Quello che appare evidente è che gli eventi maschili avevano sempre maggiori spettatori rispetto ai tornei femminili anche se la rivalità tra Martina Navratilova e Chris Evert aveva fatto lievitare gli introiti rispetto al passato e il tennis femminile aveva acquisito una sua dignità. Con la nascita poi dell’ATP Tour e del WTA Tour i due sessi viaggiano in parallelo ed era facile vedere sugli stessi campi uomini e donne con montepremi del tutto simili se non uguali nei tornei del Grande Slam. Ora il punto è: è giusto che le donne guadagnino quanto gli uomini? Io penso che sia la domanda ad essere sbagliata, la domanda potrebbe essere: ma i guadagni a cosa dovrebbero essere proporzionati? Se una finale Federer-Djokovic fa guadagnare 100 e una finale Pennetta-Vinci 10, perché i corrispettivi dovrebbero essere uguali? Qui non stiamo parlando di prestazione o fatica, il famoso 2 su 3 contro il 3 su 5, ma di introiti. Se una persona qualsiasi fa un punto nel circolo sotto casa non guadagna nulla e se lo fa Federer guadagna milioni un motivo ci sarà? Qual è? I soldi che fa girare, è chiaro. Più soldi fai girare e più tu guadagni, è un discorso freddo e razionale, ma è questa la base del capitalismo, che non si applica solo al mondo del tennis, ma del lavoro in generale, forse è sessista, razzista, e tutte le -iste che volete ma si applica in tutti i posti del mondo, quindi perché il tennis dovrebbe esserne esente.

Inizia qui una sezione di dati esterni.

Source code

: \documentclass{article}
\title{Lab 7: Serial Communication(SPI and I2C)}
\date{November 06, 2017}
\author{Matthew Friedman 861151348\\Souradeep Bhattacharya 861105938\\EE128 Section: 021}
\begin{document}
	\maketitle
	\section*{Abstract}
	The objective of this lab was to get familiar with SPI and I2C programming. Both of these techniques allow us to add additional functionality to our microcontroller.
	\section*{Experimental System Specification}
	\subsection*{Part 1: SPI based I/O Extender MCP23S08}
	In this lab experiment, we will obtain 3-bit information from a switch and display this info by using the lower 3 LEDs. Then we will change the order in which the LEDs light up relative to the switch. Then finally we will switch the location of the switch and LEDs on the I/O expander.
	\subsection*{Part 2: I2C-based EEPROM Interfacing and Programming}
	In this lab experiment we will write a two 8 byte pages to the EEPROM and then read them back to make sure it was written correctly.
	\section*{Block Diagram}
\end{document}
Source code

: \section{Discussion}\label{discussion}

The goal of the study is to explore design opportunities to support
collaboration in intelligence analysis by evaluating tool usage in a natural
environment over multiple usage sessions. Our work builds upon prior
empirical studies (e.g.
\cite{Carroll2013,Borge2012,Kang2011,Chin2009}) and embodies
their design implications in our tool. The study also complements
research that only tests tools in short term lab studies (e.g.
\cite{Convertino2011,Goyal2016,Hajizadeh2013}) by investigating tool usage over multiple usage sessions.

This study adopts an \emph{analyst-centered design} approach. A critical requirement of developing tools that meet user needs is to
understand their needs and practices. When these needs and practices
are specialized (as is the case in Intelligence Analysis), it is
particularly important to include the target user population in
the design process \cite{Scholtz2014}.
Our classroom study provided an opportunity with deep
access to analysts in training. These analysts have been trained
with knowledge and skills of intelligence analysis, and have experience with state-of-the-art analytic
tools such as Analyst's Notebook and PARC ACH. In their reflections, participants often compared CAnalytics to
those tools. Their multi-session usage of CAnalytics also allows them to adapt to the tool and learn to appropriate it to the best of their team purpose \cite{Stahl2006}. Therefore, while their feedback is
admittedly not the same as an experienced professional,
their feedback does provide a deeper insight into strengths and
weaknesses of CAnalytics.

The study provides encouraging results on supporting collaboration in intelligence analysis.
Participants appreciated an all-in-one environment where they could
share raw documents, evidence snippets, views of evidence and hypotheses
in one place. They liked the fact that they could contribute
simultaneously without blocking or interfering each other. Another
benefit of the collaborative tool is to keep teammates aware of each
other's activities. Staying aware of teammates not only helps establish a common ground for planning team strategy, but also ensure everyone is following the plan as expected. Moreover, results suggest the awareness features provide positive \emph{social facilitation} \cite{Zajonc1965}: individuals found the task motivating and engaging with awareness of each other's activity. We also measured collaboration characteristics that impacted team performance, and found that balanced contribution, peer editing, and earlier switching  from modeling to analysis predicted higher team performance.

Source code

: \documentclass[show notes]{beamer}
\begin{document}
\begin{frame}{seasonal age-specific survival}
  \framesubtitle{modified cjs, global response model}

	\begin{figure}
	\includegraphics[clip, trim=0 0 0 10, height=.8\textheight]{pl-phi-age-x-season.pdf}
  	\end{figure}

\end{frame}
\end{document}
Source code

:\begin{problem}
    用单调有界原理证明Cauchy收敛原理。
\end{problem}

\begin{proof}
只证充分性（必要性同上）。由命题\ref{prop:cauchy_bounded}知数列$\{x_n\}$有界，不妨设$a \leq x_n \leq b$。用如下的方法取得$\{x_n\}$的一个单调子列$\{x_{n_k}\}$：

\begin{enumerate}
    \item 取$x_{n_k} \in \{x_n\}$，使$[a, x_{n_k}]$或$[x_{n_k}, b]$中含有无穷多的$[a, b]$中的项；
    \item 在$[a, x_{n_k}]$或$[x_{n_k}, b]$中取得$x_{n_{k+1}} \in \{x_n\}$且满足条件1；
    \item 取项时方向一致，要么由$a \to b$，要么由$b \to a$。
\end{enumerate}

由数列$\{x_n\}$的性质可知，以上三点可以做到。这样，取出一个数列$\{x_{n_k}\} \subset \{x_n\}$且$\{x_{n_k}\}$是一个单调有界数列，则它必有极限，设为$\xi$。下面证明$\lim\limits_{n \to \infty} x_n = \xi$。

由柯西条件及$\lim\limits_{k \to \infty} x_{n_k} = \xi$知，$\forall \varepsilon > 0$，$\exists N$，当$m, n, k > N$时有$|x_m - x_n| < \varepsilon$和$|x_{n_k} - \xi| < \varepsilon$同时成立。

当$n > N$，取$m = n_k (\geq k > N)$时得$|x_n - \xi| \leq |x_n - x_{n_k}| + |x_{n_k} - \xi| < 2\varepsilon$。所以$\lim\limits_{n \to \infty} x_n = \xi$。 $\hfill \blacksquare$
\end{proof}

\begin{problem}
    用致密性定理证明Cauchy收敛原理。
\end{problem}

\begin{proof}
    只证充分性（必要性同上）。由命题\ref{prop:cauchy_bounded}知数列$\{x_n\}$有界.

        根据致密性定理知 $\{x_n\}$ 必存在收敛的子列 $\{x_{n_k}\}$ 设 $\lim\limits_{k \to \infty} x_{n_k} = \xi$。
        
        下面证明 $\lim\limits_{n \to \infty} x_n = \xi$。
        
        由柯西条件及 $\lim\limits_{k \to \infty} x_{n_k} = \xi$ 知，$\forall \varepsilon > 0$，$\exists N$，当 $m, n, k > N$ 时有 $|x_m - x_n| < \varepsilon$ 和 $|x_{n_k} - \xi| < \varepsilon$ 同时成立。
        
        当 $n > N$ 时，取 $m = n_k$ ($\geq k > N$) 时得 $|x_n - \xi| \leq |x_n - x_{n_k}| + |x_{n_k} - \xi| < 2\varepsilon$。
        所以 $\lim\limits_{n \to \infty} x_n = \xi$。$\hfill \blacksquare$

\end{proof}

Se una finale femminile ha maggiori introiti di quella maschile, per caso, perché dovrebbero le donne guadagnare quanto gli uomini? Le donne dovrebbero guadagnare di più senza se e senza ma.

Tutte queste riflessioni sono solo teoriche, nel senso che non c’è una vera emergenza nel circuito per cui si devono necessariamente cambiare le carte in tavole. Il tennis, forse come pochi sport, sta ingrandendo sempre di più i propri introiti e non si vede perché cambiare la rotta, ma se mai ci saranno dei problemi come calo di introiti allora si potrà fare una riflessione seria e soprattutto operativa, fino ad allora godiamoci il tennis così come ci viene presentato con tutti i suoi pregi e i suoi difetti.